Die Polizei bestätigte inzwischen, dass der Täter ein Ex-Polizist gewesen sei, der seine Ausbildung 1987 abgebrochen habe. Einem Sprecher zufolge liegen den Ermittlern aber keine Anzeichen vor, wonach die Enthauptung der Wachspuppe Folge einer spontanen Wette war. Der 41-Jährige habe offenbar vielmehr ein "Zeichen setzen wollen", sagte ein Sprecher. Von der Wette, über die der Mann verschiedenen Medien berichtet hatte, sei nichts bekannt.

Das Kabinett am Boulevard Unter den Linden war am Samstag zum ersten Mal für das breite Publikum zugänglich.

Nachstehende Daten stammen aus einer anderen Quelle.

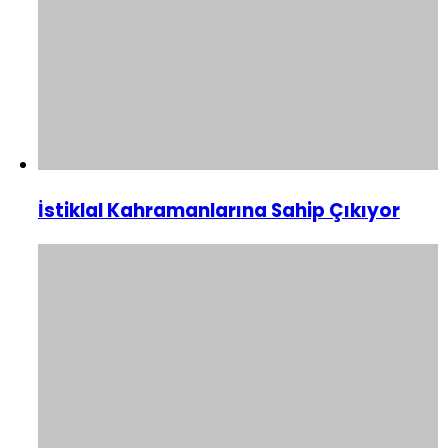
İstiklal Kahramanlarına Sahip Çıkıyor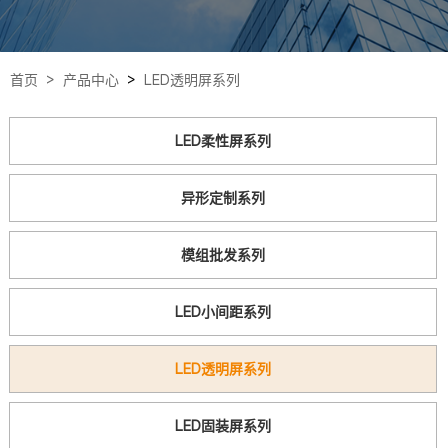
首页 >
产品中心
>
LED透明屏系列
LED柔性屏系列
异形定制系列
模组批发系列
LED小间距系列
LED透明屏系列
LED固装屏系列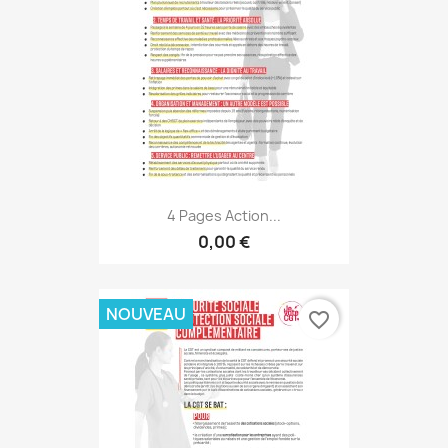
4 Pages Action...
0,00 €
NOUVEAU
favorite_border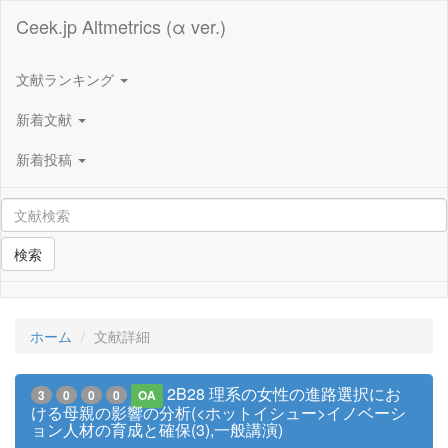
Ceek.jp Altmetrics (α ver.)
文献ランキング
新着文献
新着投稿
検索
ホーム
文献詳細
2B28 理系の女性の進路選択にお
3
0
0
0
OA
ける母親の影響の分析(<ホットイシュー>イノベーシ
ョン人材の育成と確保(3),一般講演)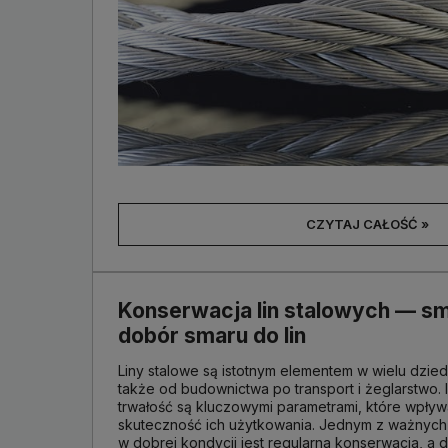
CZYTAJ CAŁOŚĆ »
Konserwacja lin stalowych — s
dobór smaru do lin
Liny stalowe są istotnym elementem w wielu dzie
także od budownictwa po transport i żeglarstwo. 
trwałość są kluczowymi parametrami, które wpływ
skuteczność ich użytkowania. Jednym z ważnych 
w dobrej kondycji jest regularna konserwacja, a 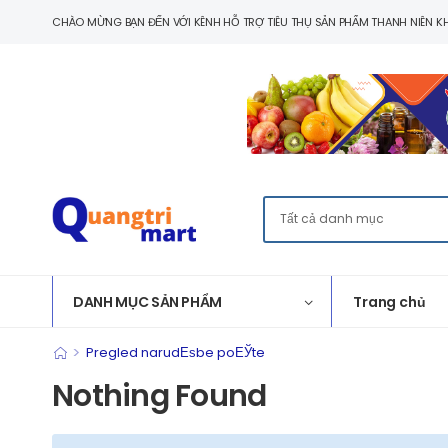
CHÀO MỪNG BẠN ĐẾN VỚI KÊNH HỖ TRỢ TIÊU THỤ SẢN PHẨM THANH NIÊN KH
DANH MỤC SẢN PHẨM
Trang chủ
>
Pregled narudЕѕbe poЕЎte
Nothing Found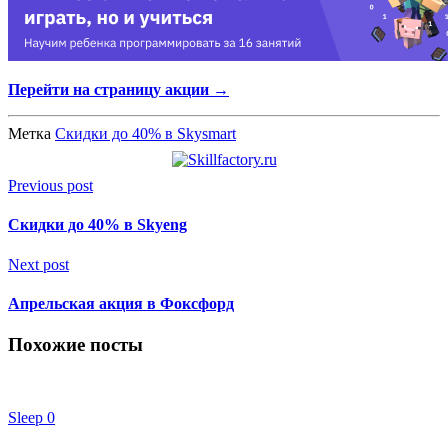
Перейти на страницу акции →
Метка
Скидки до 40% в Skysmart
Previous post
Скидки до 40% в Skyeng
Next post
Апрельская акция в Фоксфорд
Похожие посты
Sleep
0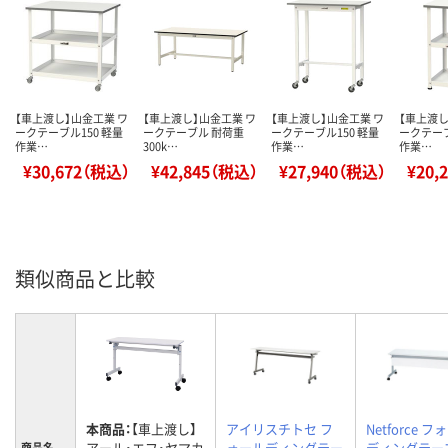
【車上渡し】山金工業 ワ
【車上渡し】山金工業 ワ
【車上渡し】山金工業 ワ
【車上渡し
ークテーブル150 軽量
ークテーブル 耐荷重
ークテーブル150 軽量
ークテーブ
作業…
300k…
作業…
作業…
¥30,672（税込）
¥42,845（税込）
¥27,940（税込）
¥20,
類似商品と比較
本商品：
【車上渡し】
アイリスチトセ フ
Netforce 
アール・エフ・ヤマカ
ォールディングテー
ディングテー
商品名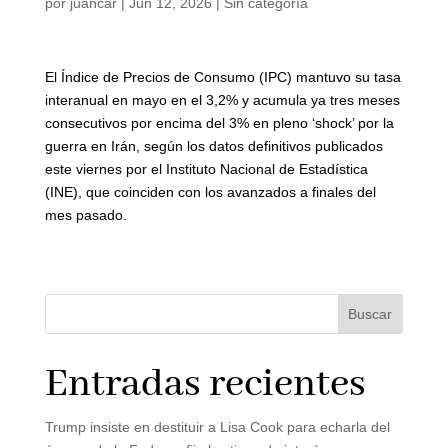
por
juancar
|
Jun 12, 2026
|
Sin categoría
El Índice de Precios de Consumo (IPC) mantuvo su tasa
interanual en mayo en el 3,2% y acumula ya tres meses
consecutivos por encima del 3% en pleno ‘shock’ por la
guerra en Irán, según los datos definitivos publicados
este viernes por el Instituto Nacional de Estadística
(INE), que coinciden con los avanzados a finales del
mes pasado.
Buscar
Entradas recientes
Trump insiste en destituir a Lisa Cook para echarla del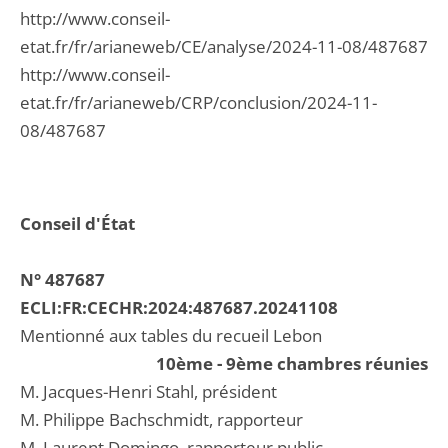
http://www.conseil-
etat.fr/fr/arianeweb/CE/analyse/2024-11-08/487687
http://www.conseil-
etat.fr/fr/arianeweb/CRP/conclusion/2024-11-
08/487687
Conseil d'État
N° 487687
ECLI:FR:CECHR:2024:487687.20241108
Mentionné aux tables du recueil Lebon
10ème - 9ème chambres réunies
M. Jacques-Henri Stahl, président
M. Philippe Bachschmidt, rapporteur
M. Laurent Domingo, rapporteur public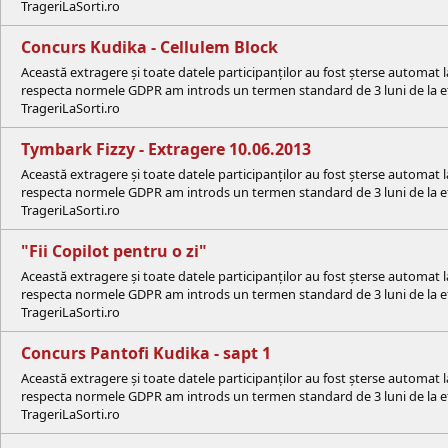
TrageriLaSorti.ro
Concurs Kudika - Cellulem Block
Această extragere și toate datele participanților au fost șterse automat 
respecta normele GDPR am introds un termen standard de 3 luni de la efe
TrageriLaSorti.ro
Tymbark Fizzy - Extragere 10.06.2013
Această extragere și toate datele participanților au fost șterse automat 
respecta normele GDPR am introds un termen standard de 3 luni de la efe
TrageriLaSorti.ro
"Fii Copilot pentru o zi"
Această extragere și toate datele participanților au fost șterse automat 
respecta normele GDPR am introds un termen standard de 3 luni de la efe
TrageriLaSorti.ro
Concurs Pantofi Kudika - sapt 1
Această extragere și toate datele participanților au fost șterse automat 
respecta normele GDPR am introds un termen standard de 3 luni de la efe
TrageriLaSorti.ro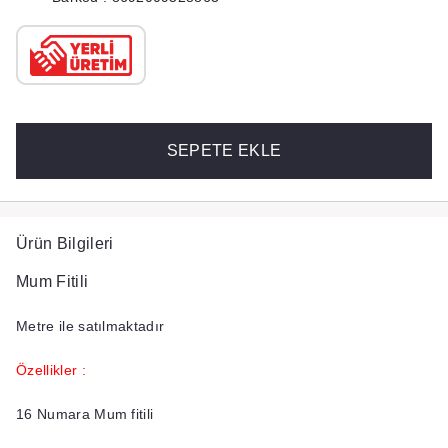
SEPETE EKLE
Ürün Bilgileri
Mum Fitili
Metre ile satılmaktadır
Özellikler :
16 Numara Mum fitili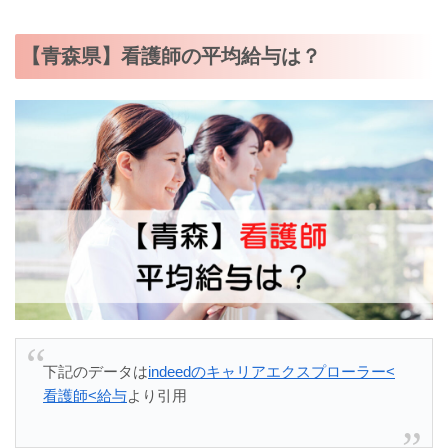
【青森県】看護師の平均給与は？
下記のデータは
indeedのキャリアエクスプローラー<
看護師<給与
より引用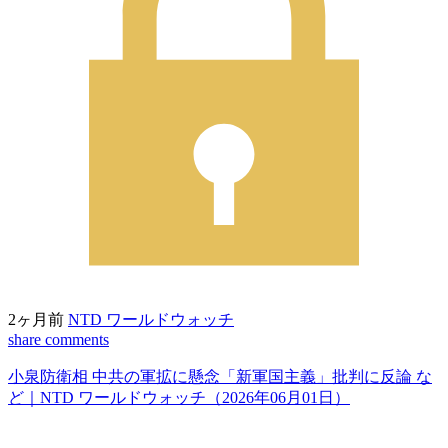
2ヶ月前
NTD ワールドウォッチ
share
comments
小泉防衛相 中共の軍拡に懸念「新軍国主義」批判に反論 な
ど｜NTD ワールドウォッチ（2026年06月01日）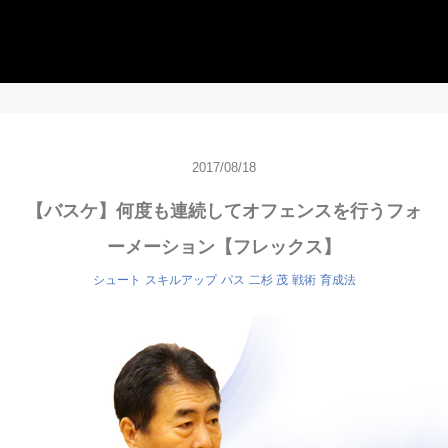
2017/08/18
【バスケ】何度も連続してオフェンスを行うフォ
ーメーション【フレックス】
シュート
スキルアップ
パス
二杉 茂
戦術
育成法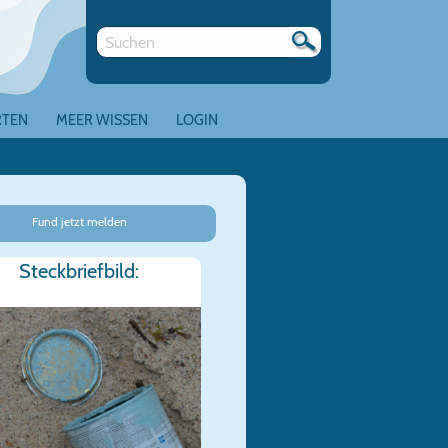
RTEN
MEER WISSEN
LOGIN
Fund jetzt melden
Steckbriefbild: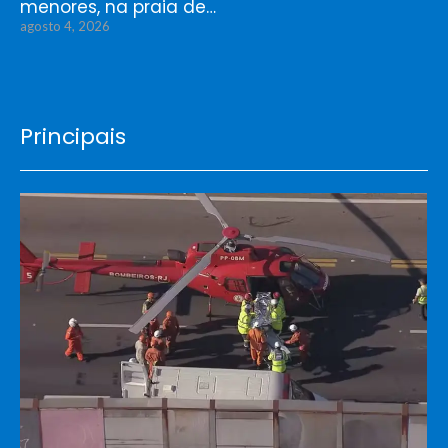
menores, na praia de…
agosto 4, 2026
Principais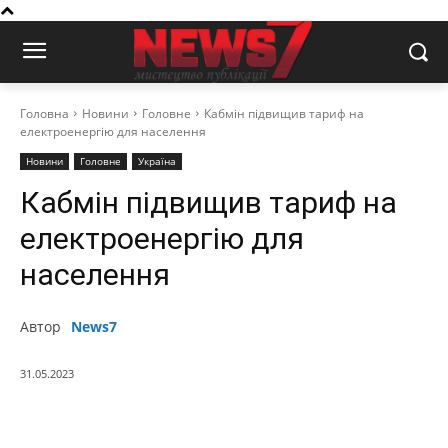
Головна
Новини
Головне
Кабмін підвищив тариф на
електроенергію для населення
Новини
Головне
Україна
Кабмін підвищив тариф на
електроенергію для
населення
Автор
News7
31.05.2023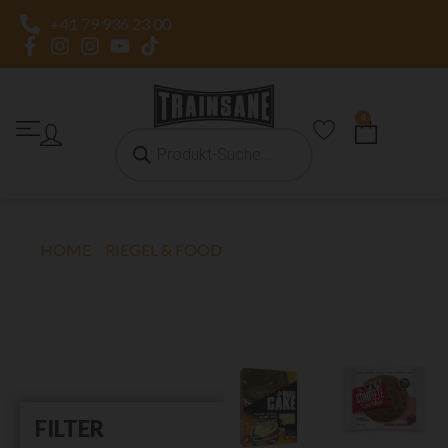
+41 79 936 23 00
0
HOME
»
RIEGEL & FOOD
»
RIEGEL & COOKIES
RIEGEL & COOKIES
FILTER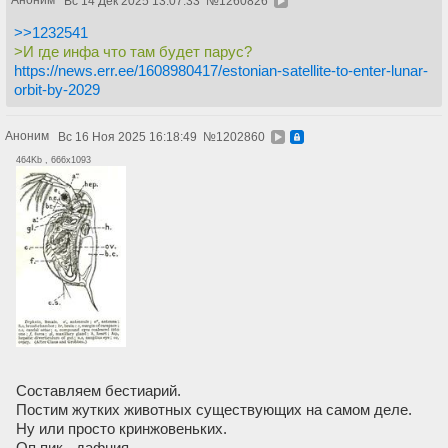
Вс 14 Дек 2025 13:07:33
№
1260826
>>1232541
>И где инфа что там будет парус?
https://news.err.ee/1608980417/estonian-satellite-to-enter-lunar-
orbit-by-2029
Аноним
Вс 16 Ноя 2025 16:18:49
№
1202860
464Kb , 666x1093
Составляем бестиарий.
Постим жутких животных существующих на самом деле.
Ну или просто кринжовеньких.
Оп пик - дафния.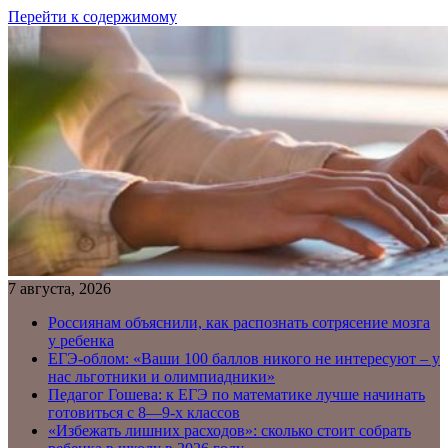
Перейти к содержимому
7 августа, 2026
Россиянам объяснили, как распознать сотрясение мозга
у ребенка
ЕГЭ-облом: «Ваши 100 баллов никого не интересуют – у
нас льготники и олимпиадники»
Педагог Гошева: к ЕГЭ по математике лучше начинать
готовиться с 8—9-х классов
«Избежать лишних расходов»: сколько стоит собрать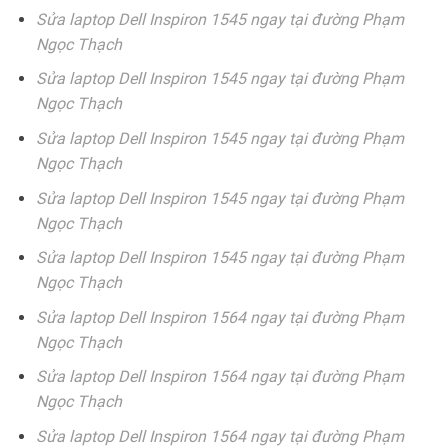
Sửa laptop Dell Inspiron 1545 ngay tại đường Phạm
Ngọc Thạch
Sửa laptop Dell Inspiron 1545 ngay tại đường Phạm
Ngọc Thạch
Sửa laptop Dell Inspiron 1545 ngay tại đường Phạm
Ngọc Thạch
Sửa laptop Dell Inspiron 1545 ngay tại đường Phạm
Ngọc Thạch
Sửa laptop Dell Inspiron 1545 ngay tại đường Phạm
Ngọc Thạch
Sửa laptop Dell Inspiron 1564 ngay tại đường Phạm
Ngọc Thạch
Sửa laptop Dell Inspiron 1564 ngay tại đường Phạm
Ngọc Thạch
Sửa laptop Dell Inspiron 1564 ngay tại đường Phạm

Es zeigt auf 2500 Quadratmetern und zwei Etagen 75 Wachsfiguren von Personen aus Politik, Sport und Showbusiness. Unter den nachgebildeten Prominenten sind zum Beispiel Marlene Dietrich, Albert Einstein, Oliver Kahn, Bundeskanzlerin Angela Merkel (CDU) und Karl Marx. Im Gegensatz zu den übrigen Exponaten durften die Besucher die Hitler-Skulptur nicht fotografieren oder berühren.